I have the cheapest screen from amazon that was this size. It had meh reviews, but made a HUGE difference. I've seen and used nicer screens, and it's barely different. The screen mattered more than the projector.

I like it, and i like the wow factor... but i really do miss how well my super duper bright LED tv(it was a 3d model, so it had a super strong backlight to still be vibrant in that mode) could handle daylight. The sun could be shining on the damn thing.

My one sentence advice would be to buy a decent screen, and the cheapest projector that met your needs and wait for LED stuff to evolve for another year or two. A 3-4000 lumen version of like this would be perfect... but it doesn't exist.

WHat the hell is "keystone" and why does it matter?

Buy a mount that allows you to hang the projector low enough to fire straight on without using keystone. You throw away a TON of sharpness using that feature, not to mention some brightness even.

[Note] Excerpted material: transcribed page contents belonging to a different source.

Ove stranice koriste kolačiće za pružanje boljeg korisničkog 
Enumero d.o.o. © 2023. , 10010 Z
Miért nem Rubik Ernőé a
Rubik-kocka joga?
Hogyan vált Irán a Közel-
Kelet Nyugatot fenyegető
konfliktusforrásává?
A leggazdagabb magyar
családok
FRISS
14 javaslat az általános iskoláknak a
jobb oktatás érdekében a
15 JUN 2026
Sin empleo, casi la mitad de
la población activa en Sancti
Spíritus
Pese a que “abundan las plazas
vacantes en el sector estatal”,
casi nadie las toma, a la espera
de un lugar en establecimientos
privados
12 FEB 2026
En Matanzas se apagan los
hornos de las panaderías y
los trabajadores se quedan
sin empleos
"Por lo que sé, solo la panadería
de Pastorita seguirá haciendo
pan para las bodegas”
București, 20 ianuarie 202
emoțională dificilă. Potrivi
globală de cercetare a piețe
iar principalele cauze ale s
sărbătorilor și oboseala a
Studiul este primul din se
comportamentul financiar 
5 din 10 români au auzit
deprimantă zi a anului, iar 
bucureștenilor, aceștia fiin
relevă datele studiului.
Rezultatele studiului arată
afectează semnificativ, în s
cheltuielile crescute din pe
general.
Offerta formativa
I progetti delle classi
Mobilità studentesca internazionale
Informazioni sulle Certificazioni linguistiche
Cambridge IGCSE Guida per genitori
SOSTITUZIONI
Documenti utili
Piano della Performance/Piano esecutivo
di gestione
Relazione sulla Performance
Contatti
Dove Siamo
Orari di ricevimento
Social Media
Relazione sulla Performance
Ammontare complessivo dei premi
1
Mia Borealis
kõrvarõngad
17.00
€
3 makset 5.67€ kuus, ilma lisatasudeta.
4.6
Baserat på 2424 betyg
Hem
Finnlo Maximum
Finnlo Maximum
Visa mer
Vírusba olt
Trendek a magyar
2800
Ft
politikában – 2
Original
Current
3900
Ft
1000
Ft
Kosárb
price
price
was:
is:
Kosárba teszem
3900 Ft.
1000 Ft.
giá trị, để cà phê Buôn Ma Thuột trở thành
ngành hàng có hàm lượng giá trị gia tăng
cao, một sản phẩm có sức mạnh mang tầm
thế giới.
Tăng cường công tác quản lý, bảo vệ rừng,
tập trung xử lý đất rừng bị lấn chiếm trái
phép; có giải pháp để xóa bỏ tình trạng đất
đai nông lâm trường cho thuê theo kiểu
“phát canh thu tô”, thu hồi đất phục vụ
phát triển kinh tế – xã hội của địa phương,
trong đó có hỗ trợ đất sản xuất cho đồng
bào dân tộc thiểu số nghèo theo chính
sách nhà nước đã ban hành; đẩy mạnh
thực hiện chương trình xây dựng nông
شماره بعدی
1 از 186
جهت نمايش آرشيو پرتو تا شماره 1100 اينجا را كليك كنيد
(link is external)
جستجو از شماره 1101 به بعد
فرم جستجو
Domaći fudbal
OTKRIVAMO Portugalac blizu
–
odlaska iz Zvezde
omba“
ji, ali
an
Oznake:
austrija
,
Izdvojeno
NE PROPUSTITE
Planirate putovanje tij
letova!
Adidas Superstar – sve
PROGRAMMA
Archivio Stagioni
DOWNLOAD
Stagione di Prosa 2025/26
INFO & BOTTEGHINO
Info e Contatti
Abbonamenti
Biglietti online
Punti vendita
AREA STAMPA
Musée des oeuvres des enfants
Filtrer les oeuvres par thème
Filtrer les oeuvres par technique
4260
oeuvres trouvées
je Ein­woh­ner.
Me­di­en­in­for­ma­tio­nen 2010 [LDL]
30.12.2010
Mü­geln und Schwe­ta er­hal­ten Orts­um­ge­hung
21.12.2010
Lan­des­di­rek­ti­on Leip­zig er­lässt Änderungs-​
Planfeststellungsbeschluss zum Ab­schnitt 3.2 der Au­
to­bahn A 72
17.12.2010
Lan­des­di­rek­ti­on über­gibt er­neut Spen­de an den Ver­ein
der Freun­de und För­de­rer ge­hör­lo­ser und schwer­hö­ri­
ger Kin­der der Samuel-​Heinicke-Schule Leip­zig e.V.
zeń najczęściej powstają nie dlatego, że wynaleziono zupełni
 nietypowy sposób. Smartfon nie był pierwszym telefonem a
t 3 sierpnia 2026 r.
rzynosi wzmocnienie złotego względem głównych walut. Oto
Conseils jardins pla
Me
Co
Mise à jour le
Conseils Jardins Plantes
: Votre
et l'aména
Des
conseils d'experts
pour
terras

It's been explained what it is, but i was shocked when i got a long-ass bracket and was able to set 0 keystone.
posted by emptythought at 9:40 PM on September 14, 2016 [1 favorite]

Another nifty option if you can't/don't want to deal with cable management and the projector being so close to your viewing position is an ultra short throw projector. LG makes some good ones that do 80" or so at 18" from the screen.

The main downside is that you can't use a high gain screen since the light is coming from such a large angle.